An early scene in "Squid Game" in which a mysterious person hands the protagonist a card with a phone number on it has become a source of aggravation for South Koreans sharing the same, or similar, digits.
In the hit Netflix series, those who call the eight-digit number presented on the card get unknowingly invited to a life-or-death competition that offers a massive financial prize to the winner. At issue is that the number is not fictitious but actually belongs to a South Korean man who owns his own small business.

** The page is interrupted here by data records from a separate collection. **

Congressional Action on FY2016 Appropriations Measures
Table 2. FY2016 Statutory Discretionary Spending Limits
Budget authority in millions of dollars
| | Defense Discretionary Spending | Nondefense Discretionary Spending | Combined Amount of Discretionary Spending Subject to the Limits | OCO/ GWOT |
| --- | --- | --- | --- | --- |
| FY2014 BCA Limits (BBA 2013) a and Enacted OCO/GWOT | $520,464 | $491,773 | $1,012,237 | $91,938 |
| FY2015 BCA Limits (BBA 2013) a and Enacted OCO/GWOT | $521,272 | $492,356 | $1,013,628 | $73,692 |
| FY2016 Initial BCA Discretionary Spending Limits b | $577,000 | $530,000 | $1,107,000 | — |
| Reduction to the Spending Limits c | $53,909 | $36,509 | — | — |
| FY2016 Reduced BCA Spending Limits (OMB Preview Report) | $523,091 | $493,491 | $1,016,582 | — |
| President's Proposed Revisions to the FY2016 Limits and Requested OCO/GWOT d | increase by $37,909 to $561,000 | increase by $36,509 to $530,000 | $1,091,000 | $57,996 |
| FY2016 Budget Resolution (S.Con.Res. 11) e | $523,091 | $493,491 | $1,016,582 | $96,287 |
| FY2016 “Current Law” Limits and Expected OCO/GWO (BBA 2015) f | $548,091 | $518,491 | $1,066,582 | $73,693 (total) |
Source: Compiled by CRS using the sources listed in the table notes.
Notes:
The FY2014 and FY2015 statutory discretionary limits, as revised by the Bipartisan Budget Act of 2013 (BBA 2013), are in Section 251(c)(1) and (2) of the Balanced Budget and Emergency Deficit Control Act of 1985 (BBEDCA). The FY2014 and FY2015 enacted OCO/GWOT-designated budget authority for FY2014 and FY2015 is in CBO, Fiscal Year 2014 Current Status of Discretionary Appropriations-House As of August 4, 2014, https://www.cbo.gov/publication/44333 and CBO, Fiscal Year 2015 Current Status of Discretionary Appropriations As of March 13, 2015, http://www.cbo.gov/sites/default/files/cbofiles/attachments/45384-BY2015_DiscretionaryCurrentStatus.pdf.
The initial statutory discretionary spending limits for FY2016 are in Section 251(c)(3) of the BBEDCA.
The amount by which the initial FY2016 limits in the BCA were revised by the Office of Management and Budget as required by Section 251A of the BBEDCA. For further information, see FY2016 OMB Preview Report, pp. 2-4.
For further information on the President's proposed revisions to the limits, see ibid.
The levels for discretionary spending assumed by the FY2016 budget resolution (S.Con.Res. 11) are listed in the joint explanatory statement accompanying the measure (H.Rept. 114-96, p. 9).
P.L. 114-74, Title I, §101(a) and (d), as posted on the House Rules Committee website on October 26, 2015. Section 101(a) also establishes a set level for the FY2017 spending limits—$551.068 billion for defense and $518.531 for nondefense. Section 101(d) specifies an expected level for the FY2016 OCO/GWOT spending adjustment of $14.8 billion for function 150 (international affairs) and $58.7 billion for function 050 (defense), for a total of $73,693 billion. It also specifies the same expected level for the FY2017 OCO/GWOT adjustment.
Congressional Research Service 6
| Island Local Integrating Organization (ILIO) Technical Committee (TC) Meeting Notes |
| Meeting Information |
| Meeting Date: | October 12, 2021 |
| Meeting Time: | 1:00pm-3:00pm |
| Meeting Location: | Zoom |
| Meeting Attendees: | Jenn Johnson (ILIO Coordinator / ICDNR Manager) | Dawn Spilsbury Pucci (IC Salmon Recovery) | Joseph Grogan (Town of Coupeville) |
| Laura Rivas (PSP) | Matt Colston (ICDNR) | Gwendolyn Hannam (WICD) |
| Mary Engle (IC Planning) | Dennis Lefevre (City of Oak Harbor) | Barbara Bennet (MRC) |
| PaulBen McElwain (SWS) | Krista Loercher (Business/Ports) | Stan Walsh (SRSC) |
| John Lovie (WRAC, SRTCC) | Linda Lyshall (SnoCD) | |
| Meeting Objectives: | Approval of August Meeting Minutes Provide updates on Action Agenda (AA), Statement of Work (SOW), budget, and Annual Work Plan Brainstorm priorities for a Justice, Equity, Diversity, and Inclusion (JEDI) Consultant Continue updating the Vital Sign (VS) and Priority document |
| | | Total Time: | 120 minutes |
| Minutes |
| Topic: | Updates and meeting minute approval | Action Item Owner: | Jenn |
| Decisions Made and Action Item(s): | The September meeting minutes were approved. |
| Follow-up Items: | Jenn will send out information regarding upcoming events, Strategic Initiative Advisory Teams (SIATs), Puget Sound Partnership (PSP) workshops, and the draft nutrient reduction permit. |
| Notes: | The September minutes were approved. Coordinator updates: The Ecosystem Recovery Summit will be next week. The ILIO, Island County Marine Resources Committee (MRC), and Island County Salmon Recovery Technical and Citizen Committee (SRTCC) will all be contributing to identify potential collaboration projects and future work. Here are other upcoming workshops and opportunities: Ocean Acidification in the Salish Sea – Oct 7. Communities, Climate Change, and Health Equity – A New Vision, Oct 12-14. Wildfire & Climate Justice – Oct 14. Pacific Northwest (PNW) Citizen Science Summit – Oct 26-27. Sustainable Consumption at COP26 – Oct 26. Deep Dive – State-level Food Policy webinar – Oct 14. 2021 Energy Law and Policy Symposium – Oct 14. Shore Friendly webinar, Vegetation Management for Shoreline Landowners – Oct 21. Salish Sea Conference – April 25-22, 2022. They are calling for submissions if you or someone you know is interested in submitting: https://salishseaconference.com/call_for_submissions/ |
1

As the Wall Street Journal pointed out, his mobile number matches the one that appears on the card, and since the premiere of "Squid Game," which has become Netflix's No.1 show in 90 countries, he has been receiving roughly 4,000 calls a day. His phone rings every 20 seconds but he cannot change the number as it belongs to his business. Instead, the man avoids answering his phone because when he does, callers typically say they want to participate in "Squid Game."
"I haven’t even watched 'Squid Game,'" he said, according to the Journal. "It’s so stressful but there’s nothing I can do."
Hanna Kim, a 26-year-old office worker in Seoul, has had a similar experience. Her phone number differs from the one on the show by two digits and she has noticed a dramatic uptick in texts and calls from strangers. Some hang up while others ask, "Is this 'Squid Game?'"
"It makes me angry because I had so much fun watching 'Squid Game,'" Kim said after she was reportedly told by Netflix and the South Korean production company, Siren Pictures, that they would not provide financial compensation after she asked how they would deal with the prank calls.
A spokesperson for Netflix said it would be working with Siren Pictures to edit out the phone number however some people like a student identified by her surname, Jeong, who receives at least 100 prank calls a day, says a simple apology would suffice.